**Directions**
Extract every line in the entries below that contains the word "chart".

**Data**

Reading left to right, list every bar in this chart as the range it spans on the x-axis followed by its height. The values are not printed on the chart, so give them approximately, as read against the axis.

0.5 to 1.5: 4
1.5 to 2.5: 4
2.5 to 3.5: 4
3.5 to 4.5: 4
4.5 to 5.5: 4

* * *

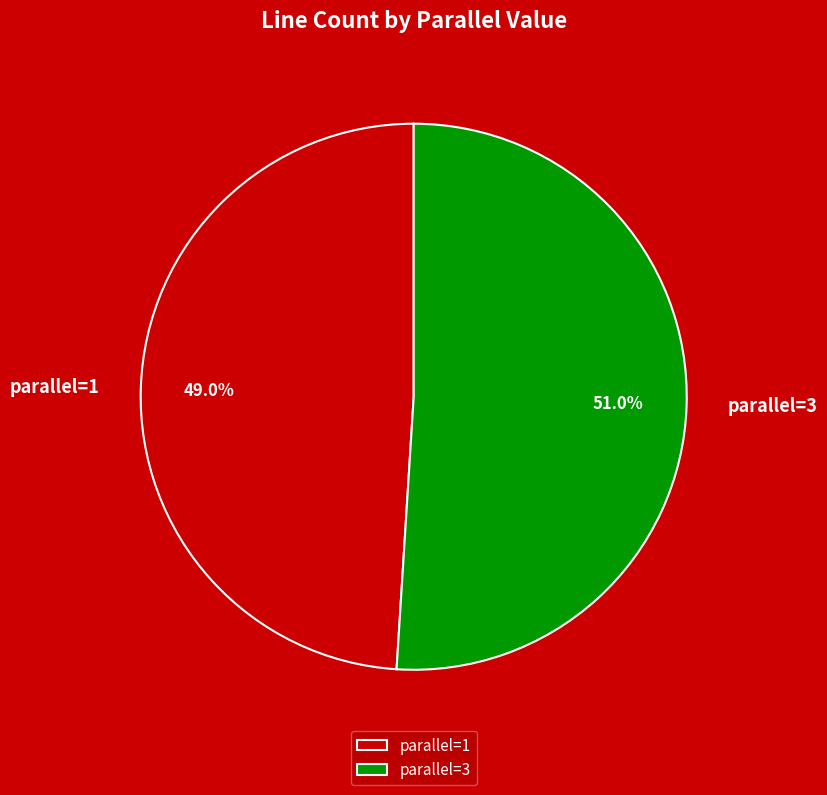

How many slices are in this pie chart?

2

* * *

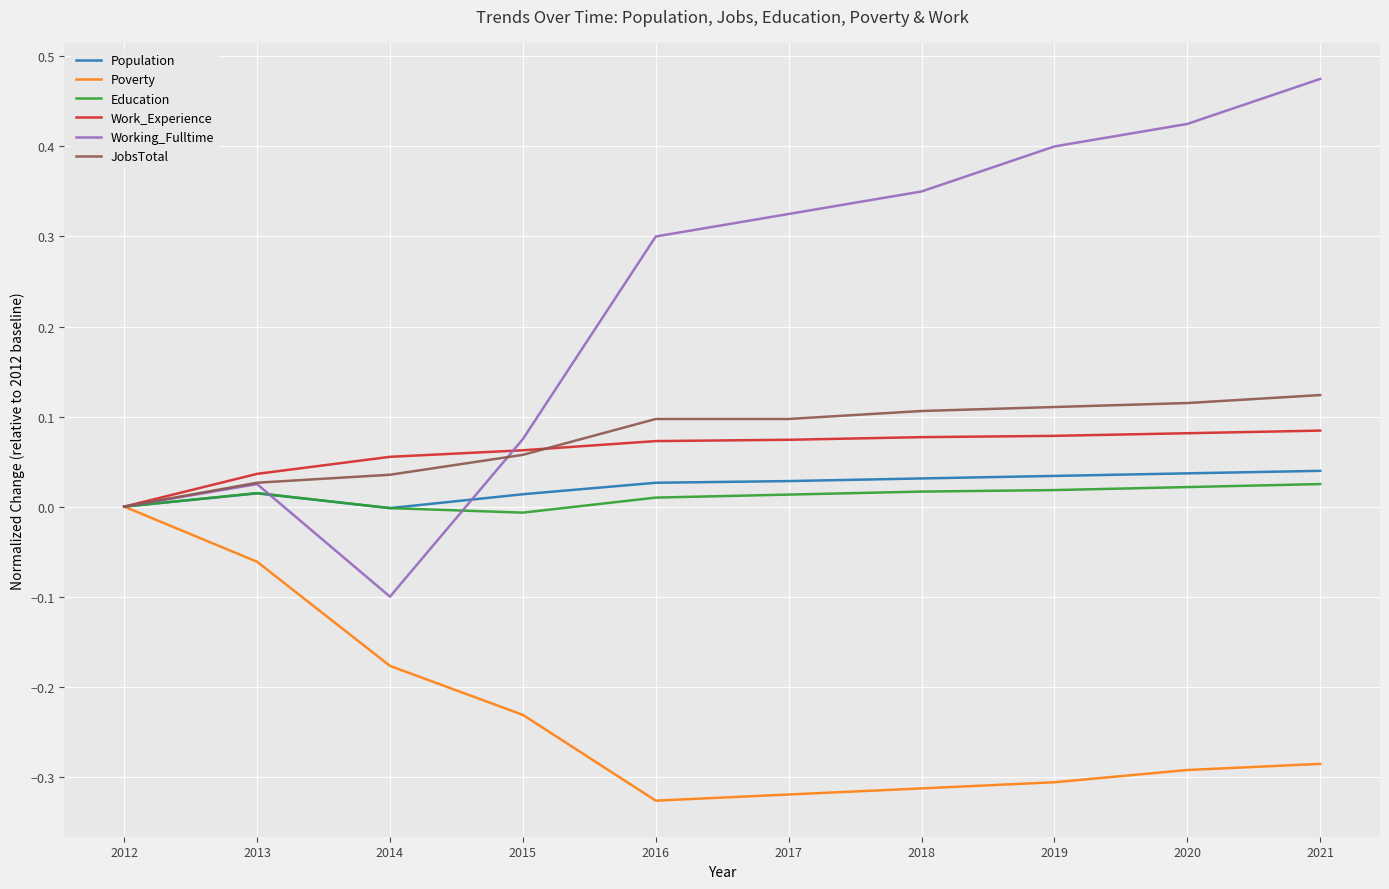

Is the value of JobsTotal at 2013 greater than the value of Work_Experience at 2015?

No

**Task result**
Reading left to right, list every bar in this chart as the range it spans on the x-axis followed by its height. The values are not printed on the chart, so give them approximately, as read against the axis.
How many slices are in this pie chart?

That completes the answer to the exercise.